CAPE TOWN - South African doctors have successfully performed the world's first penis transplant on a 21-year-old man whose organ had been amputated three years ago after a botched circumcision.
The nine-hour operation, which took place in December, was part of a pilot study by Tygerberg Hospital in Cape Town and the University of Stellenbosch to help the 250 or so young South African men who lose their penises each year after coming-of-age rituals go wrong.
Doctors said the patient, who was not named, had already recovered full urinary and reproductive functions, and that the procedure could eventually be offered to men who have lost their penis to cancer or as a last resort for severe erectile dysfunction.
"Our goal was that he would be fully functional at two years and we are very surprised by his rapid recovery," Andre van der Merwe, the head of the university's urology unit who led the operation, said in a statement.
Another nine patients have now been lined up to have the operation.
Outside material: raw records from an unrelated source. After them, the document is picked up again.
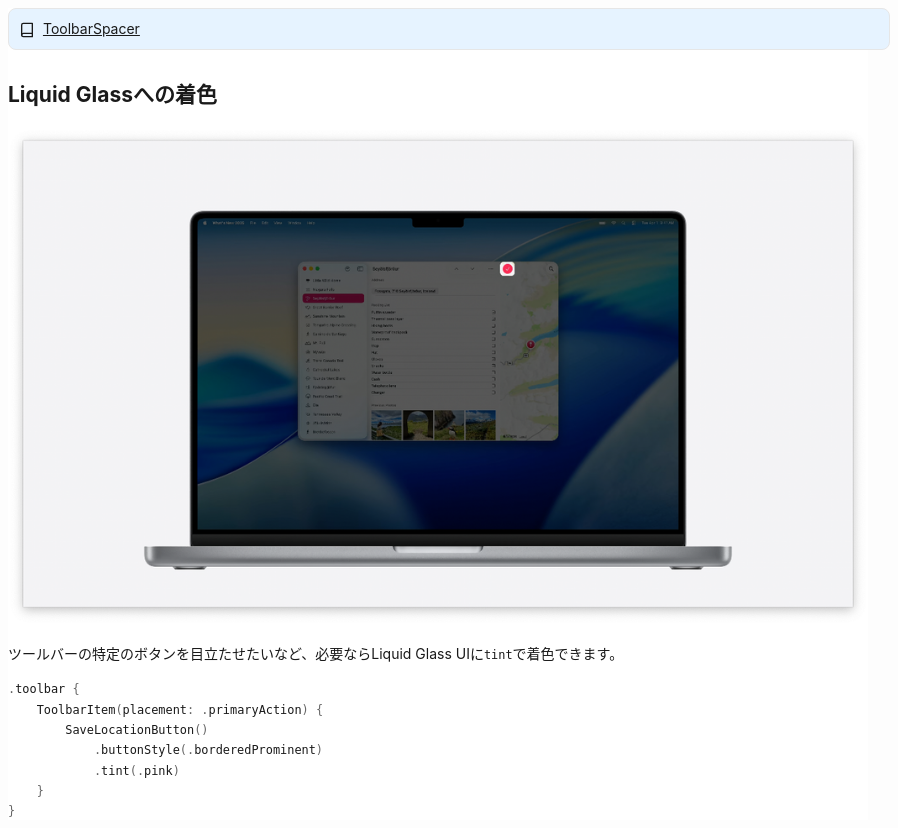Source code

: <div style="background-color: #e6f3ff; padding: 10px; border-radius: 8px; border: 1px solid #e6e6e6; width: 100%;">
<svg xmlns="http://www.w3.org/2000/svg" width="16" height="16" viewBox="0 0 24 24" fill="none" stroke="currentColor" stroke-width="2" stroke-linecap="round" stroke-linejoin="round" style="vertical-align: middle; margin-right: 4px;"><path d="M4 19.5A2.5 2.5 0 0 1 6.5 17H20"></path><path d="M6.5 2H20v20H6.5A2.5 2.5 0 0 1 4 19.5v-15A2.5 2.5 0 0 1 6.5 2z"></path></svg>
<a href="https://developer.apple.com/documentation/swiftui/toolbarspacer">
ToolbarSpacer
</a>
</div>

## Liquid Glassへの着色

![tint](tint.png)

ツールバーの特定のボタンを目立たせたいなど、必要ならLiquid Glass UIに`tint`で着色できます。

```swift
.toolbar {
    ToolbarItem(placement: .primaryAction) {
        SaveLocationButton()
            .buttonStyle(.borderedProminent)
            .tint(.pink)
    }
}
```
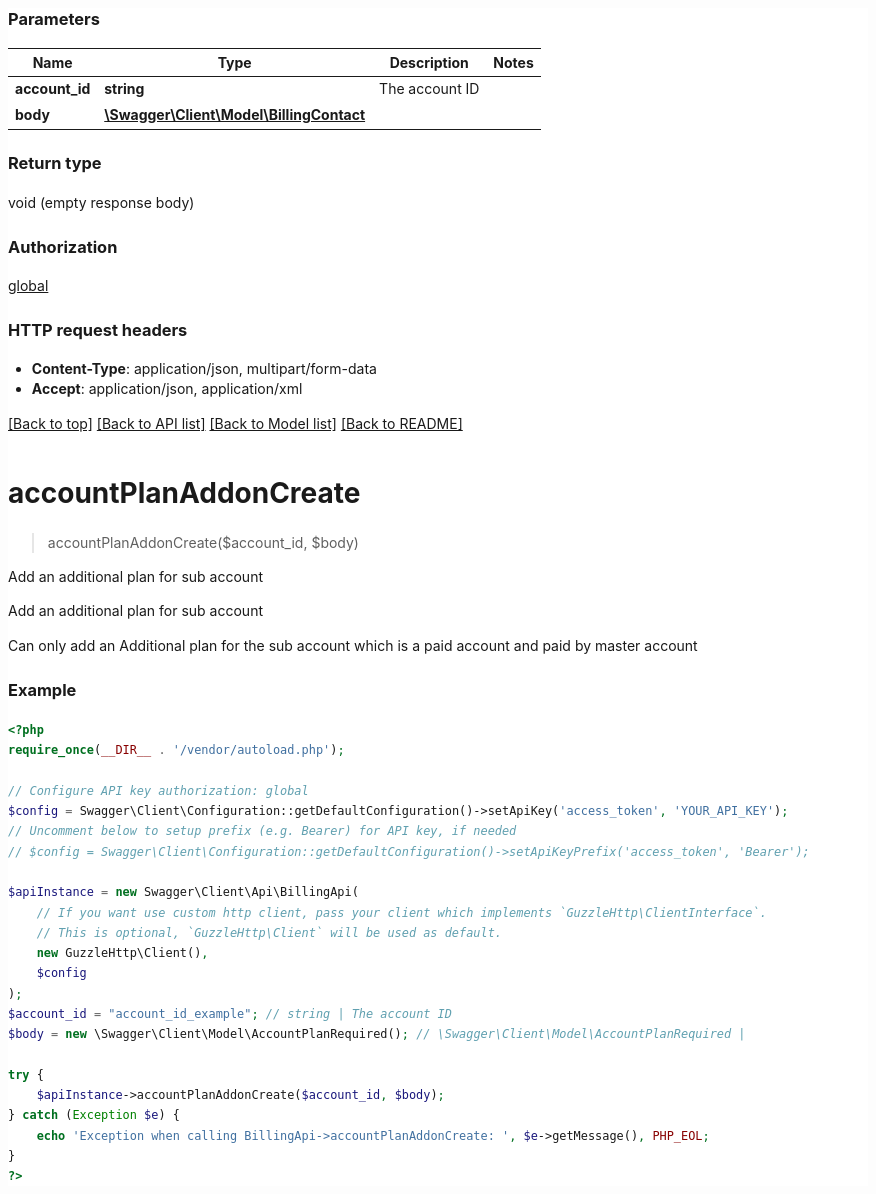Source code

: ### Parameters

Name | Type | Description  | Notes
------------- | ------------- | ------------- | -------------
 **account_id** | **string**| The account ID |
 **body** | [**\Swagger\Client\Model\BillingContact**](../Model/BillingContact.md)|  |

### Return type

void (empty response body)

### Authorization

[global](../../README.md#global)

### HTTP request headers

 - **Content-Type**: application/json, multipart/form-data
 - **Accept**: application/json, application/xml

[[Back to top]](#) [[Back to API list]](../../README.md#documentation-for-api-endpoints) [[Back to Model list]](../../README.md#documentation-for-models) [[Back to README]](../../README.md)

# **accountPlanAddonCreate**
> accountPlanAddonCreate($account_id, $body)

Add an additional plan for sub account

Add an additional plan for sub account <aside>Can only add an Additional plan for the sub account which is a paid account and paid by master account</aside>

### Example
```php
<?php
require_once(__DIR__ . '/vendor/autoload.php');

// Configure API key authorization: global
$config = Swagger\Client\Configuration::getDefaultConfiguration()->setApiKey('access_token', 'YOUR_API_KEY');
// Uncomment below to setup prefix (e.g. Bearer) for API key, if needed
// $config = Swagger\Client\Configuration::getDefaultConfiguration()->setApiKeyPrefix('access_token', 'Bearer');

$apiInstance = new Swagger\Client\Api\BillingApi(
    // If you want use custom http client, pass your client which implements `GuzzleHttp\ClientInterface`.
    // This is optional, `GuzzleHttp\Client` will be used as default.
    new GuzzleHttp\Client(),
    $config
);
$account_id = "account_id_example"; // string | The account ID
$body = new \Swagger\Client\Model\AccountPlanRequired(); // \Swagger\Client\Model\AccountPlanRequired | 

try {
    $apiInstance->accountPlanAddonCreate($account_id, $body);
} catch (Exception $e) {
    echo 'Exception when calling BillingApi->accountPlanAddonCreate: ', $e->getMessage(), PHP_EOL;
}
?>
```
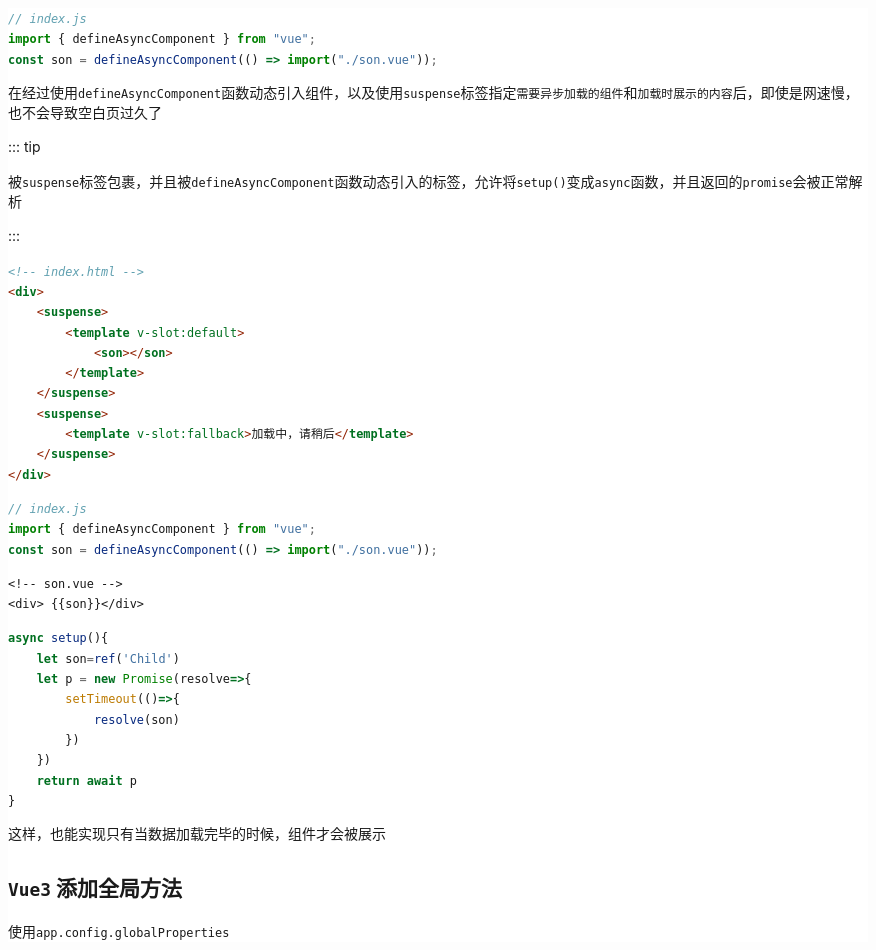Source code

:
 ```js
// index.js
import { defineAsyncComponent } from "vue";
const son = defineAsyncComponent(() => import("./son.vue"));
```

在经过使用`defineAsyncComponent`函数动态引入组件，以及使用`suspense`标签指定`需要异步加载的组件`和`加载时展示的内容`后，即使是网速慢，也不会导致空白页过久了

::: tip

被`suspense`标签包裹，并且被`defineAsyncComponent`函数动态引入的标签，允许将`setup()`变成`async`函数，并且返回的`promise`会被正常解析

:::

```html
<!-- index.html -->
<div>
	<suspense>
		<template v-slot:default>
			<son></son>
		</template>
	</suspense>
	<suspense>
		<template v-slot:fallback>加载中，请稍后</template>
	</suspense>
</div>
```

```js
// index.js
import { defineAsyncComponent } from "vue";
const son = defineAsyncComponent(() => import("./son.vue"));
```

```vue
<!-- son.vue -->
<div> {{son}}</div>
```

```js
async setup(){
	let son=ref('Child')
	let p = new Promise(resolve=>{
		setTimeout(()=>{
			resolve(son)
		})
	})
	return await p
}
```

这样，也能实现只有当数据加载完毕的时候，组件才会被展示

## `Vue3` 添加全局方法

使用`app.config.globalProperties`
Each year thousands of young South African men, mainly from the Xhosa tribe, mark their passage into manhood by shaving their heads and smearing themselves with white clay from head to toe, living in special huts away from the community for several weeks, and then undergoing ritual circumcision.
But in May 2013, more than 20 youths died after initiation rituals in the northerly Mpumalanga province, prompting rare cross-party calls for reform of a traditional practice.
A few months later, police made several arrests on suspicion of murder after 30 young men died in coming-of-age rituals in rural Eastern Cape. Unlawful circumcisions have been known to injure up to 300 young men across the province in the space of a week.
The South African government has promoted medical circumcisions over the less safe traditional practices. Last year, the Department of Health said it was studying a non-surgical, disposable circumcision device that it believed could also provide a safer alternative.
The Israeli device, PrePex, has been endorsed by the World Health Organisation. It has been piloted at several non-profit sites across South Africa but has not yet been introduced in government hospitals.